Graphic design: Christine Denamur,  Lead Graphic Designer, LUMA Arles
Photographs: Nelly Rodriguez

Produced by LUMA Foundation
The One-World trembles physically, geologically, mentally, spiritually, because the One-World is looking for this point, I would not say this station, but this utopian point where all the cultures of the world, all the imaginations of the world, can meet and hear one another without being dispersed or getting lost.
Édouard Glissant, Utopia Station, Venice Biennale, 2003


The first chapter of Hans-Ulrich Obrist Archive is dedicated to the late Édouard Glissant (1928–2011), Martinique-born philosopher, poet and public intellectual. Glissant is an emblematic figure for both Obrist, for whom he was a mentor, and for the Luma project in Arles, for which the thinker has been an inspiration since its inception, as for many who are finally grasping the relevance of his thought. Drawing on periods of collaboration, friendship and mentorship between the philosopher and the curator, the presentation highlights a belief they had in common: conversation and reciprocal exchange with the other can be a means to produce new realities. For Glissant, a world in transformation is a ‘One-World’ that listens and learns from each of its unique voices.

_Material provided:_
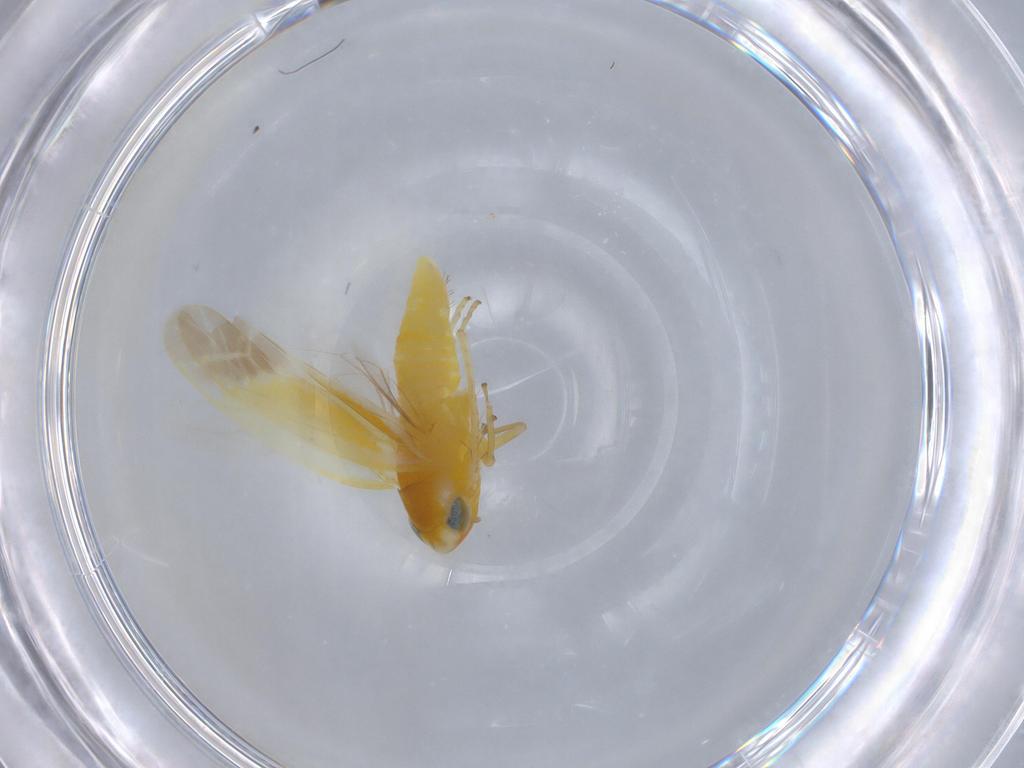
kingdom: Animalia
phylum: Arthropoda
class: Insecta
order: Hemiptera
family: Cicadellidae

...

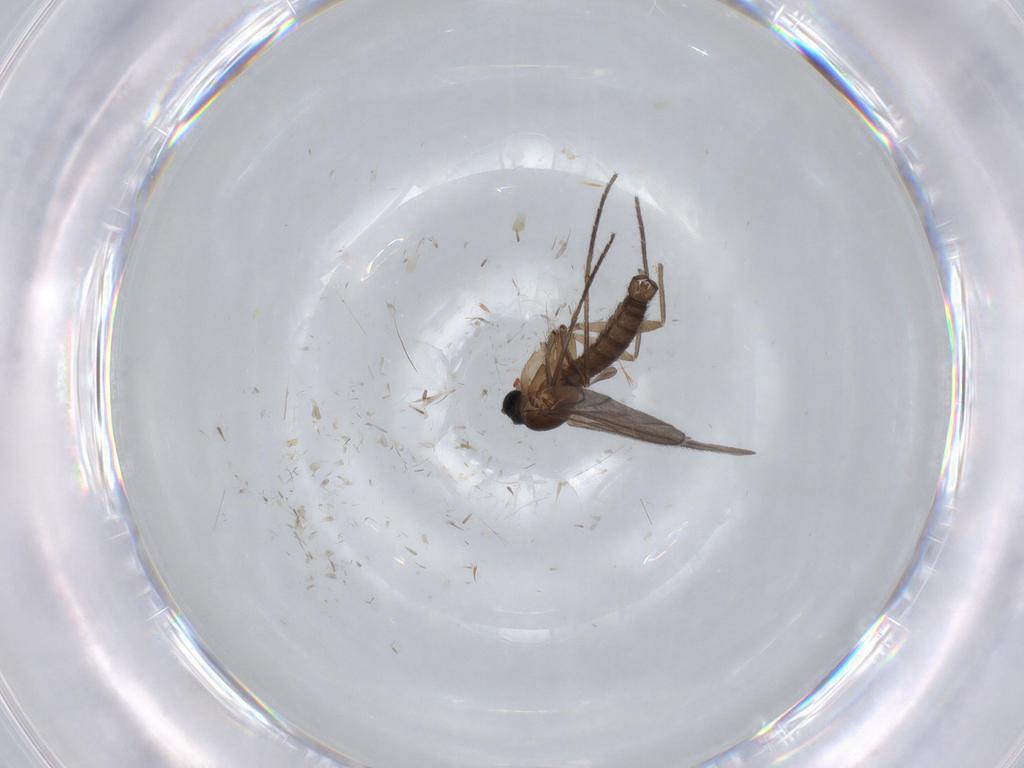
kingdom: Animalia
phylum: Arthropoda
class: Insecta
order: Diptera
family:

_Set exercise:_ Replace "One-World" with "Whole-World" in the part of the Glissant text that opens with "Produced by LUMA" and closes with "or getting lost.", and give that part again. The data is separate material, unrelated to the text.

_Task output:_
Produced by LUMA Foundation
The Whole-World trembles physically, geologically, mentally, spiritually, because the Whole-World is looking for this point, I would not say this station, but this utopian point where all the cultures of the world, all the imaginations of the world, can meet and hear one another without being dispersed or getting lost.